[Collected data entries]
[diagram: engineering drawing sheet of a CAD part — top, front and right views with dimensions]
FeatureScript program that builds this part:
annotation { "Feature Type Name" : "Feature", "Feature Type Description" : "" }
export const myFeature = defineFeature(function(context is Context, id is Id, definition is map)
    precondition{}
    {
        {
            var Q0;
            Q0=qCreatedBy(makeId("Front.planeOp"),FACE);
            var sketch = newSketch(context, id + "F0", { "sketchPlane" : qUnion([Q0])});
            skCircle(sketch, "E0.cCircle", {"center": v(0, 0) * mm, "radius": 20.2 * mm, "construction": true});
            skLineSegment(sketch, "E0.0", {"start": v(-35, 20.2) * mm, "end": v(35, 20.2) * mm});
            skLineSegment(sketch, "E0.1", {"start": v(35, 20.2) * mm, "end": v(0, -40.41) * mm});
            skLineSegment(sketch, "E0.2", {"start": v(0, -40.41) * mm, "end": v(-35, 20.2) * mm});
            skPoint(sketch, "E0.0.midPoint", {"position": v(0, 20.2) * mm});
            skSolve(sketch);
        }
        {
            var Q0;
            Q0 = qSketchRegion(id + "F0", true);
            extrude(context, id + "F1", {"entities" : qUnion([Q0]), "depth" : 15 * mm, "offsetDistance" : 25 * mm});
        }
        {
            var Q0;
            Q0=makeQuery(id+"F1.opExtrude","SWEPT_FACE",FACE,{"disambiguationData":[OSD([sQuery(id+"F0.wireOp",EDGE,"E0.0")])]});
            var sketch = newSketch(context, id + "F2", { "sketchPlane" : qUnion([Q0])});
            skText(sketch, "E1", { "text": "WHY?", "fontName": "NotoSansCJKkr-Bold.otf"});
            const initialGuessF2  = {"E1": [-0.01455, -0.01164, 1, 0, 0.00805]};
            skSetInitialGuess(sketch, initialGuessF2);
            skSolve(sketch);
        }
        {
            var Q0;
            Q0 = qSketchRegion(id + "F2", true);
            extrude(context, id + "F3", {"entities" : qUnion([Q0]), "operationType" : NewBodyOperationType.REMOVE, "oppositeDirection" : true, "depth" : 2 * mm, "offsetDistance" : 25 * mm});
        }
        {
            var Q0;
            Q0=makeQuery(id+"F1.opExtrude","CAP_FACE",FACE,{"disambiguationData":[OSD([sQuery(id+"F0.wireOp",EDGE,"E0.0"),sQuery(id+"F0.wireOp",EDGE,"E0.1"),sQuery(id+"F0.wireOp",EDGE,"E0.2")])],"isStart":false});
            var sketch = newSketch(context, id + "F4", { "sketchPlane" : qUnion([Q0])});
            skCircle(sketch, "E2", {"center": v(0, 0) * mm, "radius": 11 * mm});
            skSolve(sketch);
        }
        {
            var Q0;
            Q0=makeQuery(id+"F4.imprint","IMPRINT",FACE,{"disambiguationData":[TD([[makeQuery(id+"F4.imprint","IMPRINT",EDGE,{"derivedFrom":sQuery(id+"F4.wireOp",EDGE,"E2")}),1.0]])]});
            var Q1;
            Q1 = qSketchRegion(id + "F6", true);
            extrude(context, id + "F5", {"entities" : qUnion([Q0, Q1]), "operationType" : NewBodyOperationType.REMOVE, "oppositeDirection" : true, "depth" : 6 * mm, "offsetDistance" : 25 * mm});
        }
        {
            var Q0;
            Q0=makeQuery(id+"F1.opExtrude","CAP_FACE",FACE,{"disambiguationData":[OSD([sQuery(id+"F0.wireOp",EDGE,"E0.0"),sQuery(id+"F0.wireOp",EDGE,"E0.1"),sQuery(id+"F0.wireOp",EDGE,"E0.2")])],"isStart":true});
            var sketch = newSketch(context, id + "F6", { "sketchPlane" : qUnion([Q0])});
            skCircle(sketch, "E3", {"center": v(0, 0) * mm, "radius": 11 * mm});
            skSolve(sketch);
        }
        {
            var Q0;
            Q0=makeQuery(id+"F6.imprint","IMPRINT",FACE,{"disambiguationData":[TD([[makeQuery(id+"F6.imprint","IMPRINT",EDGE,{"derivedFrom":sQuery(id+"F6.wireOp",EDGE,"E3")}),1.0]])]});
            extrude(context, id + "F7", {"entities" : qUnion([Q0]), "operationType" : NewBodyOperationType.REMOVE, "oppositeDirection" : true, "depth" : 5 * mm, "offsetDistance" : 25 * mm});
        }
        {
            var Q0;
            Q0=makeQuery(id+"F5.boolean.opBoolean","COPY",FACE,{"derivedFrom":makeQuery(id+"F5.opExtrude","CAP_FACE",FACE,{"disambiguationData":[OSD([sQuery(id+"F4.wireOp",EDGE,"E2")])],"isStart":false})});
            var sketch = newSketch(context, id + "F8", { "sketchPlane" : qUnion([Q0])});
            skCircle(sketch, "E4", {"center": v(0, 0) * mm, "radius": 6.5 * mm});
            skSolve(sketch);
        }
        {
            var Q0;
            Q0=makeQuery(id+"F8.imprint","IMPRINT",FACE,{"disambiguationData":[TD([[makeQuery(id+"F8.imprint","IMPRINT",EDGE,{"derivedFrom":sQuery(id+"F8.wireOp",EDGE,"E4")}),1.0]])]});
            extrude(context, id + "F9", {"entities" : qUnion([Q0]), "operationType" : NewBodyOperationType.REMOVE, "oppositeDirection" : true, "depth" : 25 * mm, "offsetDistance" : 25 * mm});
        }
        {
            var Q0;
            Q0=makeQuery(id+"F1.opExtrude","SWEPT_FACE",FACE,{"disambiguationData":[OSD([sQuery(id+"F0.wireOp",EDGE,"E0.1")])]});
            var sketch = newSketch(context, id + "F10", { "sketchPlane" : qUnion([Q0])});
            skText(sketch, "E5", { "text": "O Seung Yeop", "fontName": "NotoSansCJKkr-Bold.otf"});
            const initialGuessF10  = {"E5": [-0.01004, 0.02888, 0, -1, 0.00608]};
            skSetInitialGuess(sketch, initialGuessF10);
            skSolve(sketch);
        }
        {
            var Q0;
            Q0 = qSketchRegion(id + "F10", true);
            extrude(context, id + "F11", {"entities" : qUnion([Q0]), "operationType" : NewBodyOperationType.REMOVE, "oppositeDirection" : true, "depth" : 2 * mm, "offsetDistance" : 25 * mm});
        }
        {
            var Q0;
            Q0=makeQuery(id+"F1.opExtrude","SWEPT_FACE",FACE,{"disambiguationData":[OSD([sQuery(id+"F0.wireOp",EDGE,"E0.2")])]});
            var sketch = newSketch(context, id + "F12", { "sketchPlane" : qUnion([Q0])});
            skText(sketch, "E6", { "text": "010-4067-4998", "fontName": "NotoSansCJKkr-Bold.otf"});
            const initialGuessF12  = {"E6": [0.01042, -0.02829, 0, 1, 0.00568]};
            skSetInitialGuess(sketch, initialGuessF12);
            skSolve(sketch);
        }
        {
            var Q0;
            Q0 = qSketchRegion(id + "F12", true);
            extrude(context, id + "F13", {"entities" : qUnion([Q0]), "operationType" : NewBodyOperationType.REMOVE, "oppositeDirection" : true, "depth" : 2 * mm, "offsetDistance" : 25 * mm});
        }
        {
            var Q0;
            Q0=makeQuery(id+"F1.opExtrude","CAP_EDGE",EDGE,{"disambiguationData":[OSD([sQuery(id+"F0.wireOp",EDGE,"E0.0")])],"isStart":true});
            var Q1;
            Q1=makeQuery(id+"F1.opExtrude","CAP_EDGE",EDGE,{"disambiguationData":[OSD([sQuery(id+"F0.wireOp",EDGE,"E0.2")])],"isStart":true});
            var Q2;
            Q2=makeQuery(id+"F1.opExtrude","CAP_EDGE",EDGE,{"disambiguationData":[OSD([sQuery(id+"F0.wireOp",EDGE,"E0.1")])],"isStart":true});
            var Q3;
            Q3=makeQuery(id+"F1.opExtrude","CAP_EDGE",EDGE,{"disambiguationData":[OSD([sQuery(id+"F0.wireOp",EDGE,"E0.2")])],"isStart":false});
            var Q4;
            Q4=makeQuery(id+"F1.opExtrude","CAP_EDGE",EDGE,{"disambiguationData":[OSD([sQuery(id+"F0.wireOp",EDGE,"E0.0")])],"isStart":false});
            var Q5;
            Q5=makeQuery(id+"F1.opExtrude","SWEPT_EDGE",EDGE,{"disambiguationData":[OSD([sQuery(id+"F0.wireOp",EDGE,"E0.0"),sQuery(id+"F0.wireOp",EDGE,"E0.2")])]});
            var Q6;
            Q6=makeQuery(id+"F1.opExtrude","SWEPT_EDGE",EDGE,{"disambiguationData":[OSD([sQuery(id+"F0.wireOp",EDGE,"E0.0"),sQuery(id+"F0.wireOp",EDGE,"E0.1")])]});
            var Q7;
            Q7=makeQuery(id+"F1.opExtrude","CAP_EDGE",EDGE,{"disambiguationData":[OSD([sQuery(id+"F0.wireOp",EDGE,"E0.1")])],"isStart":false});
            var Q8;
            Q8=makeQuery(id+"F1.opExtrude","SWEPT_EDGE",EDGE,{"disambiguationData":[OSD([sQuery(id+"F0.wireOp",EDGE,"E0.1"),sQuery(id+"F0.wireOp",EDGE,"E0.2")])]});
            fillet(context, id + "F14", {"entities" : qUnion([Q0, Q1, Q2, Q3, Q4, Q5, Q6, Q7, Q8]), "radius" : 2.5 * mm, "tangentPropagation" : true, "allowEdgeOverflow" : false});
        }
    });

§ **Written instruction**
Count the lines of the entries above that contain the string "newSketch", with case counting. Give only the number.

§ **The answer**
7